Saved data entries:
<<<<
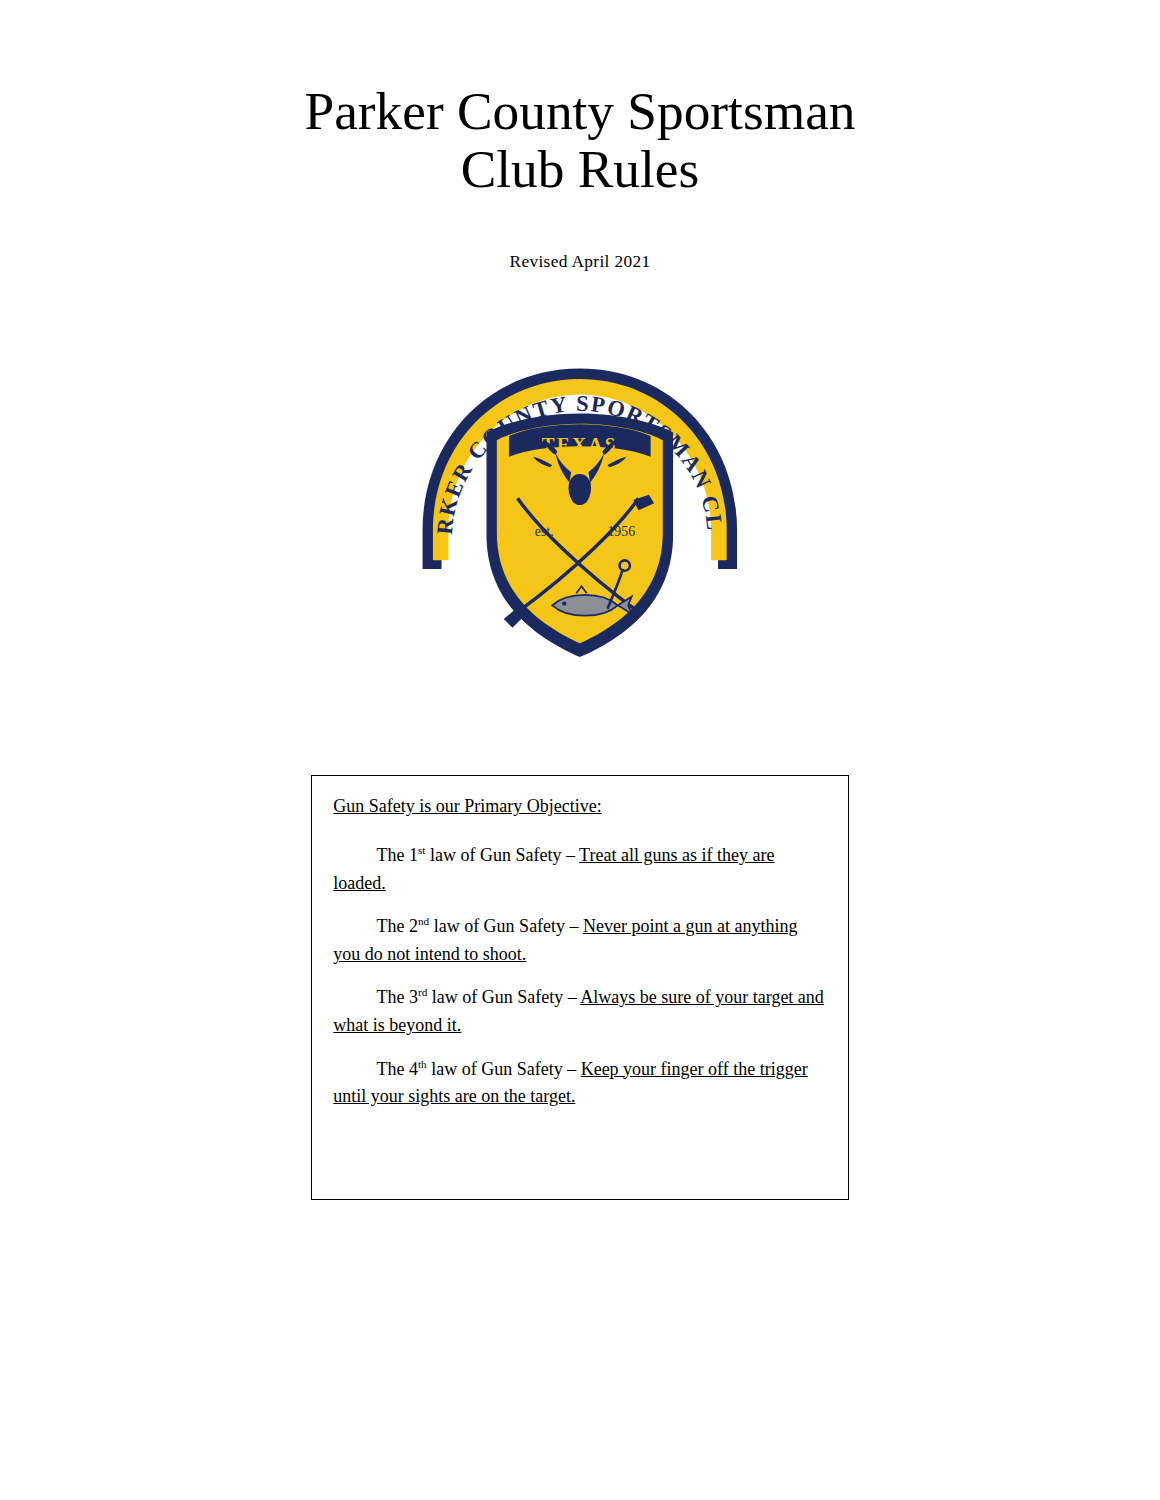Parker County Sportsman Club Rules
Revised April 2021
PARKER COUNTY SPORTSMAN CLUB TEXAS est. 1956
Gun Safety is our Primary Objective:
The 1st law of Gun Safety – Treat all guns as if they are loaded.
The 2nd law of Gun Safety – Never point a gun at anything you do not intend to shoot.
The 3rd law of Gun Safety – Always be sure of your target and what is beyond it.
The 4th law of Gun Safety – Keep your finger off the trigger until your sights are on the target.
>>>>
<<<<
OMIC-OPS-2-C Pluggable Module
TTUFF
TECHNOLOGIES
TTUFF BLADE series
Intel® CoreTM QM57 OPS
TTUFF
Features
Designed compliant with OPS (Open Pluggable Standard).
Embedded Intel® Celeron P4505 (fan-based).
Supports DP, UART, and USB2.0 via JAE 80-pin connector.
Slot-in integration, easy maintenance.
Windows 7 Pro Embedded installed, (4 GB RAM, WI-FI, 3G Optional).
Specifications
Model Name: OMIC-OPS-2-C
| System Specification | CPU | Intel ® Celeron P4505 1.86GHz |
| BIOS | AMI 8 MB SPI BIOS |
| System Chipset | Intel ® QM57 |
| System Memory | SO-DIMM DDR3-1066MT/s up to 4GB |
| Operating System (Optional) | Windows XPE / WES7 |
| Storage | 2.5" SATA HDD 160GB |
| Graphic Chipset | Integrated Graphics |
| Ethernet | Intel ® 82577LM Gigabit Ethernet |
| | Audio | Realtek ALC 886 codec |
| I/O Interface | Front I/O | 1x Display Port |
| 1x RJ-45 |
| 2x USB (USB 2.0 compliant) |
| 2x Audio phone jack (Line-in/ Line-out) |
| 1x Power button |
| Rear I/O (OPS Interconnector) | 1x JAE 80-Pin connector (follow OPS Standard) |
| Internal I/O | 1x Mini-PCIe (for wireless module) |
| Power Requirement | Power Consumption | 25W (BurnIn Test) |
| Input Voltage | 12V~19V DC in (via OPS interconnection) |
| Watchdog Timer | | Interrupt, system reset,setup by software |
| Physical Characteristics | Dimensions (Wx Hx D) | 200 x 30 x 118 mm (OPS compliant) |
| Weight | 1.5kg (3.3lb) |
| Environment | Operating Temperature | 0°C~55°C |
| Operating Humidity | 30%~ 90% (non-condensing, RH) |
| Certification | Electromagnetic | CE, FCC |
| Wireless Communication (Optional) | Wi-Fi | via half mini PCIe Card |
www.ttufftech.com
>>>>
<<<<
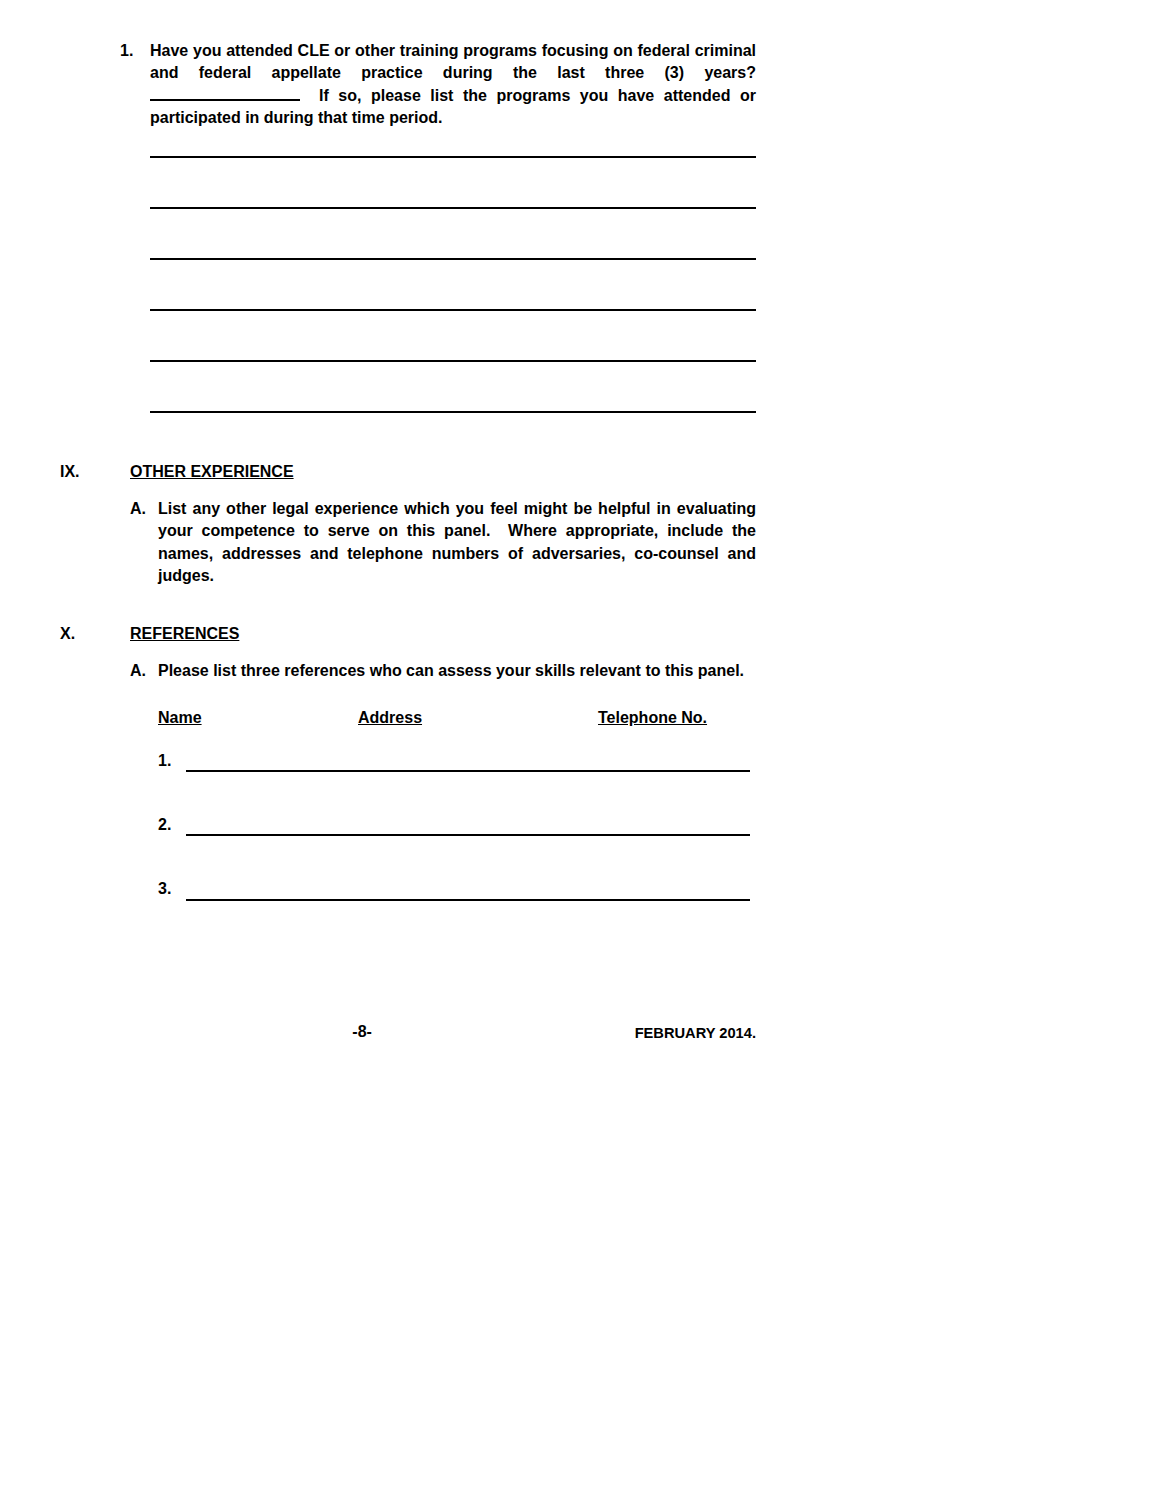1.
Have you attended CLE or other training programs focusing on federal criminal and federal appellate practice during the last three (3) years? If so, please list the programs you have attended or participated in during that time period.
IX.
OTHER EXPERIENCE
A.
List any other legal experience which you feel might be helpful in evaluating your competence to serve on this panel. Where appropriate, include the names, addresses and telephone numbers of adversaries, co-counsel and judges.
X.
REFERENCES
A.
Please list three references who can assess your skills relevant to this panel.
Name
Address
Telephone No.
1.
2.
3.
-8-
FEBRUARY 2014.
>>>>
TASK DIRECTIONS: What the answer needs is every line from the data above with "Embedded" in it.

THE COMPLETED TASK:
Embedded Intel® Celeron P4505 (fan-based).
Windows 7 Pro Embedded installed, (4 GB RAM, WI-FI, 3G Optional).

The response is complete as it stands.